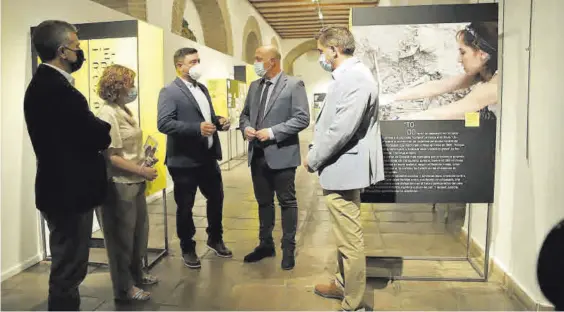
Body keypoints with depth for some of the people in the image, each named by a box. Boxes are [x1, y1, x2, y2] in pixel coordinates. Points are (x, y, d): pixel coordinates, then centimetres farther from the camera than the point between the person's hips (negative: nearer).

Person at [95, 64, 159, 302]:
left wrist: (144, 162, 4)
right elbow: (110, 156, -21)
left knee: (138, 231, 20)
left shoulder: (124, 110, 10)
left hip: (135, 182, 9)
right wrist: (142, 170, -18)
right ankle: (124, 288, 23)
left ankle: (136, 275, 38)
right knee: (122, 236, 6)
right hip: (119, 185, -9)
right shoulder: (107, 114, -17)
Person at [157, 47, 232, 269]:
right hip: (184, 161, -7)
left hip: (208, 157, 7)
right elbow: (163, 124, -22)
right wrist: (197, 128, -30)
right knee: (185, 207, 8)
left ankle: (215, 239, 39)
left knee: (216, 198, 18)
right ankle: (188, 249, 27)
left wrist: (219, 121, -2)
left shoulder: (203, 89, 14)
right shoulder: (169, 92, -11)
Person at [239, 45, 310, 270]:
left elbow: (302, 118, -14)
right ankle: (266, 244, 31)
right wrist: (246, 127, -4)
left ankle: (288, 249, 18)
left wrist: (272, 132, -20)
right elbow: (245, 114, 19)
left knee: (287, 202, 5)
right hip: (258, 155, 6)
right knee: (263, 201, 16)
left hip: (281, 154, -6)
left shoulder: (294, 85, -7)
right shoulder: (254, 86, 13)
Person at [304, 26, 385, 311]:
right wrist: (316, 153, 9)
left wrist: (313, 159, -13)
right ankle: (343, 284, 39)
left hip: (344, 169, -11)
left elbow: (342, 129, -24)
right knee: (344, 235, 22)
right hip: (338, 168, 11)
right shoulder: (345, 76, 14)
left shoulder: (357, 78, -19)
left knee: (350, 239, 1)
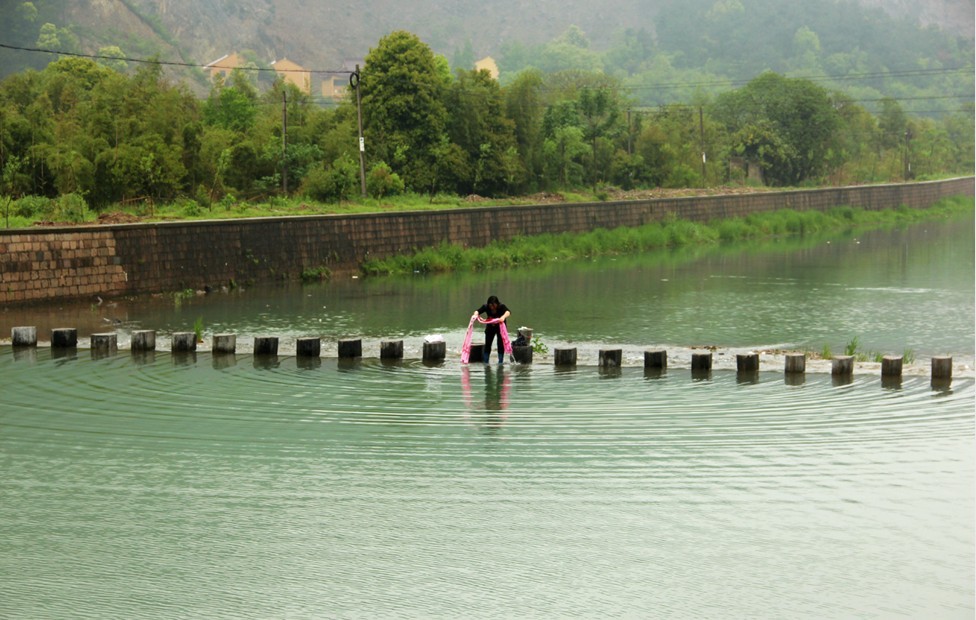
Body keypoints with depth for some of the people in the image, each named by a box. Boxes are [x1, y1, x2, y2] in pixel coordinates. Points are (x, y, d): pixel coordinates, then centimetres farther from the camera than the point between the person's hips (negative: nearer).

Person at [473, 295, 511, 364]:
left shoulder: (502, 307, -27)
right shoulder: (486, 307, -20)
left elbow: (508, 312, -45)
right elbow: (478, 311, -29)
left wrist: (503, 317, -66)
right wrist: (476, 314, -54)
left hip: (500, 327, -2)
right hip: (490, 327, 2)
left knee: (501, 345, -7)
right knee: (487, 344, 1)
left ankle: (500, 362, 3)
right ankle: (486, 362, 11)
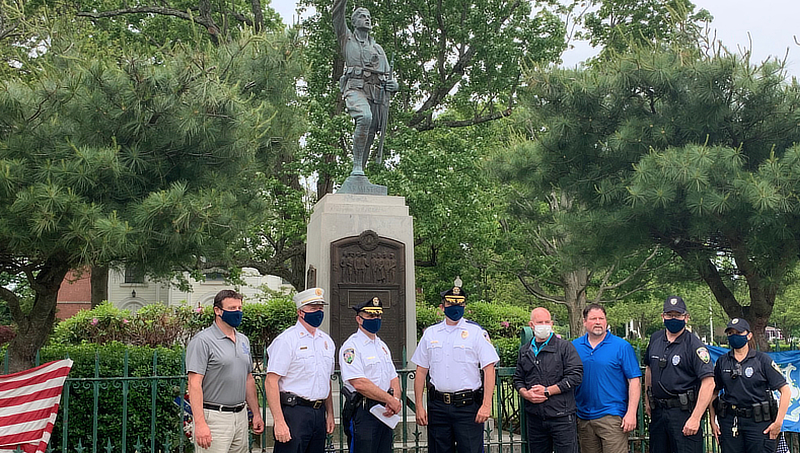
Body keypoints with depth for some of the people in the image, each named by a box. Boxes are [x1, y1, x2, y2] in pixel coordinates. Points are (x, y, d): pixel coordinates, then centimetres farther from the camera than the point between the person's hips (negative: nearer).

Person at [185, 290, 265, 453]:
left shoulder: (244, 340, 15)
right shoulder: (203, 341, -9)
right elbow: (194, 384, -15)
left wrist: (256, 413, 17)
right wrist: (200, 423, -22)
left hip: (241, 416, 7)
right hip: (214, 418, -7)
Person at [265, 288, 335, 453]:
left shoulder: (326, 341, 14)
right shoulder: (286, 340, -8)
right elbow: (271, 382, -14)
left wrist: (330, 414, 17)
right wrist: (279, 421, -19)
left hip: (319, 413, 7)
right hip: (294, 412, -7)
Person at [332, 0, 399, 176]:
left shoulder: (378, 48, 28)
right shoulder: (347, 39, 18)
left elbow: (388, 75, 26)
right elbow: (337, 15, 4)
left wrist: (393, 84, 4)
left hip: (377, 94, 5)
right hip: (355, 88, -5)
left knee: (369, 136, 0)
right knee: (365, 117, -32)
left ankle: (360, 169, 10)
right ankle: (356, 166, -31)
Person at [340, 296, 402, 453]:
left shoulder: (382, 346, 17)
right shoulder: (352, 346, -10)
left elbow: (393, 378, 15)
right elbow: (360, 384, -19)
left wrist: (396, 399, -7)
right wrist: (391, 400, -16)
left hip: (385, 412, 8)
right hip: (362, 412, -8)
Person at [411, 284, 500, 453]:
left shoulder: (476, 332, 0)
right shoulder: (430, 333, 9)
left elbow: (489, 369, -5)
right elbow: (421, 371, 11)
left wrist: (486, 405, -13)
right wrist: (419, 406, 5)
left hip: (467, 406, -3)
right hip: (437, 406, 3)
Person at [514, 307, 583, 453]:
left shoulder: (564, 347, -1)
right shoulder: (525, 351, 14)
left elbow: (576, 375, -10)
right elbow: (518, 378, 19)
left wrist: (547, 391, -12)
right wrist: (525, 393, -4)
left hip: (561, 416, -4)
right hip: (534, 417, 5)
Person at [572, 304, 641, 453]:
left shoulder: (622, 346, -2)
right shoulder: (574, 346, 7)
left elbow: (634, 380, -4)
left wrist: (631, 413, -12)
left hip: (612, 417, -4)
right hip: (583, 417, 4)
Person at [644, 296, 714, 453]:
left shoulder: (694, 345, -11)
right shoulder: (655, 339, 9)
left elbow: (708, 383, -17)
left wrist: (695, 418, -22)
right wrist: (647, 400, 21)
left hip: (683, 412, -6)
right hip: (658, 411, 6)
==
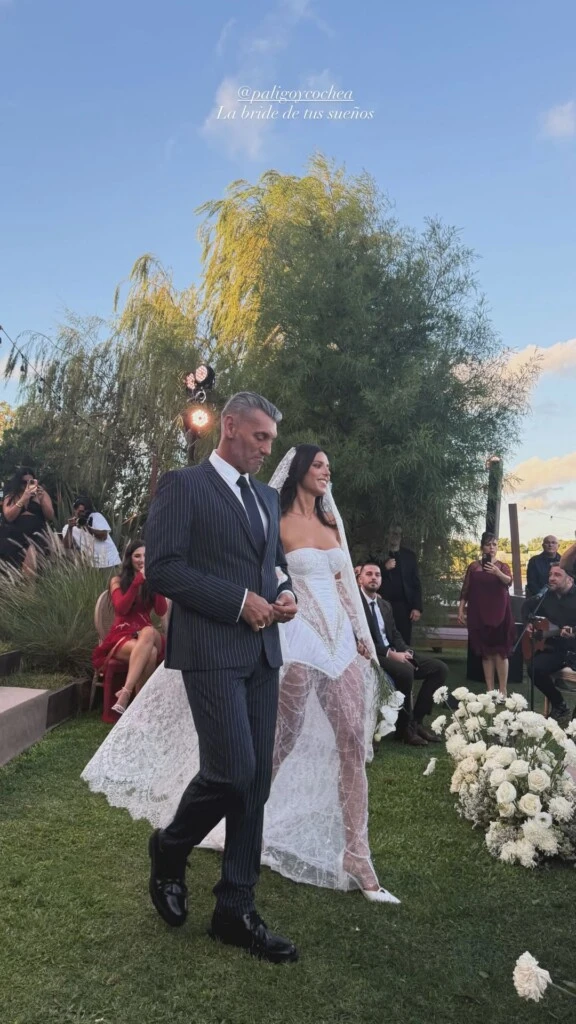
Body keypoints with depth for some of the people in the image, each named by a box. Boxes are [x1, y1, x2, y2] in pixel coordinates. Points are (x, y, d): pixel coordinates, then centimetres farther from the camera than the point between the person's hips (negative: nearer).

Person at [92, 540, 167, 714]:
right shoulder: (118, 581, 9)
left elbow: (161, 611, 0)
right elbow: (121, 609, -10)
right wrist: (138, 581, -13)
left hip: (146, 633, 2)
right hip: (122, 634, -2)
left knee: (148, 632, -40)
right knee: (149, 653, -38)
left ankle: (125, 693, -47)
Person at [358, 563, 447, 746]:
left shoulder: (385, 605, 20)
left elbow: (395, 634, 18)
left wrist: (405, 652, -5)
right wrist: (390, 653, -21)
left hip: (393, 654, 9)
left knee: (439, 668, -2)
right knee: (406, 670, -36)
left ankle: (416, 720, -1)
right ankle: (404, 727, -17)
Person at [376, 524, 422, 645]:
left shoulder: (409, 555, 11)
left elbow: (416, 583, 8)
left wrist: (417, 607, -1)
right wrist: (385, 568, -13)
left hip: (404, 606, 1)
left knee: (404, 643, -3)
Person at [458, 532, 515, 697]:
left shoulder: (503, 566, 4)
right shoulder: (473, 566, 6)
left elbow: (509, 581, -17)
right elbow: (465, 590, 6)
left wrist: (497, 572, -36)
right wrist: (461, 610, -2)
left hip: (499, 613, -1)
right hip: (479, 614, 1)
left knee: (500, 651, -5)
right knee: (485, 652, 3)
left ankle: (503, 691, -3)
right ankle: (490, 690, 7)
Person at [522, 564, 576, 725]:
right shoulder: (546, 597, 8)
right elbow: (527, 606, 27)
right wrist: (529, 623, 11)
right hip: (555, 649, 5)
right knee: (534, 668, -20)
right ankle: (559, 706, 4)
---
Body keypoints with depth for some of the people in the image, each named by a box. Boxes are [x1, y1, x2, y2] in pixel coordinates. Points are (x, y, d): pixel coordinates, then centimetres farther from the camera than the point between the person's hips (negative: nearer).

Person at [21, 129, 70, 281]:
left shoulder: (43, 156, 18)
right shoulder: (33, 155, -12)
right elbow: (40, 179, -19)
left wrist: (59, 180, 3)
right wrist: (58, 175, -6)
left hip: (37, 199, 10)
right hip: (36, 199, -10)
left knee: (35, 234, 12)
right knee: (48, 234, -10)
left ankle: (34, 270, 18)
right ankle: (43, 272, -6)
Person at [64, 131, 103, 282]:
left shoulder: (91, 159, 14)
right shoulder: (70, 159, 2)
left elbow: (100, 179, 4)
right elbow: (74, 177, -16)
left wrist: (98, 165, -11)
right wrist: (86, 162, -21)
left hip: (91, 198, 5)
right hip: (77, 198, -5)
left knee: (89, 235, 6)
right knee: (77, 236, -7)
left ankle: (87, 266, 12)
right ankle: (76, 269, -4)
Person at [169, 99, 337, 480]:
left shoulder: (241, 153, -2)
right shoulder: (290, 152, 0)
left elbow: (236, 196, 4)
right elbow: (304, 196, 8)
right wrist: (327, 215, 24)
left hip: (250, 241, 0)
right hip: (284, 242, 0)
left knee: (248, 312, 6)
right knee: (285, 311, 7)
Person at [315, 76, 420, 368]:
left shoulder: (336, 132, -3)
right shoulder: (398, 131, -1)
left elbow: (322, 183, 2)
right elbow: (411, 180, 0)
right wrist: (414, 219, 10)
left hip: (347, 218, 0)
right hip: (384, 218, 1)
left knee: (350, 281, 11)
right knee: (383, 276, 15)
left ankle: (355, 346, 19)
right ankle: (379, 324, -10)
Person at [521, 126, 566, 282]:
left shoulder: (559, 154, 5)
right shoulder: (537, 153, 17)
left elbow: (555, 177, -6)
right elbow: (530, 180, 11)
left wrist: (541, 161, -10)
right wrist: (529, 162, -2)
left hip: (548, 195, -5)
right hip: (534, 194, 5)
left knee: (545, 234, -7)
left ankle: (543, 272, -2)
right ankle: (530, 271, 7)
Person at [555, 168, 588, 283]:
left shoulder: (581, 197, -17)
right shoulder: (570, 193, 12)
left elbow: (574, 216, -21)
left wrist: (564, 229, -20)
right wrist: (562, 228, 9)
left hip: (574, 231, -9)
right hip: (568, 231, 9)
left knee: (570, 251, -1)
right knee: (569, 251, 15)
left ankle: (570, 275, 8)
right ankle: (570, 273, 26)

- _What this task involves_
Reproduce the lines above, starting with the line that contains "right wrist: (476, 314, -54)" and continuing up to and including the line that contains "left shoulder: (244, 340, 15)". Omit the pictures from your answer.

- _Result below_
right wrist: (476, 314, -54)
left hip: (500, 327, -2)
right hip: (490, 327, 2)
left knee: (501, 345, -7)
right knee: (487, 344, 1)
left ankle: (500, 362, 3)
right ankle: (486, 362, 11)
Body keypoints with depth for some of the people in the image, each named by a box. Boxes are [x1, y1, x2, y2] in pixel coordinates. Points are (x, y, d): pixel coordinates, then centimetres farther from the camera than the point between the person's hips (negative: nearer).

Person at [185, 290, 265, 453]:
left shoulder: (244, 340, 15)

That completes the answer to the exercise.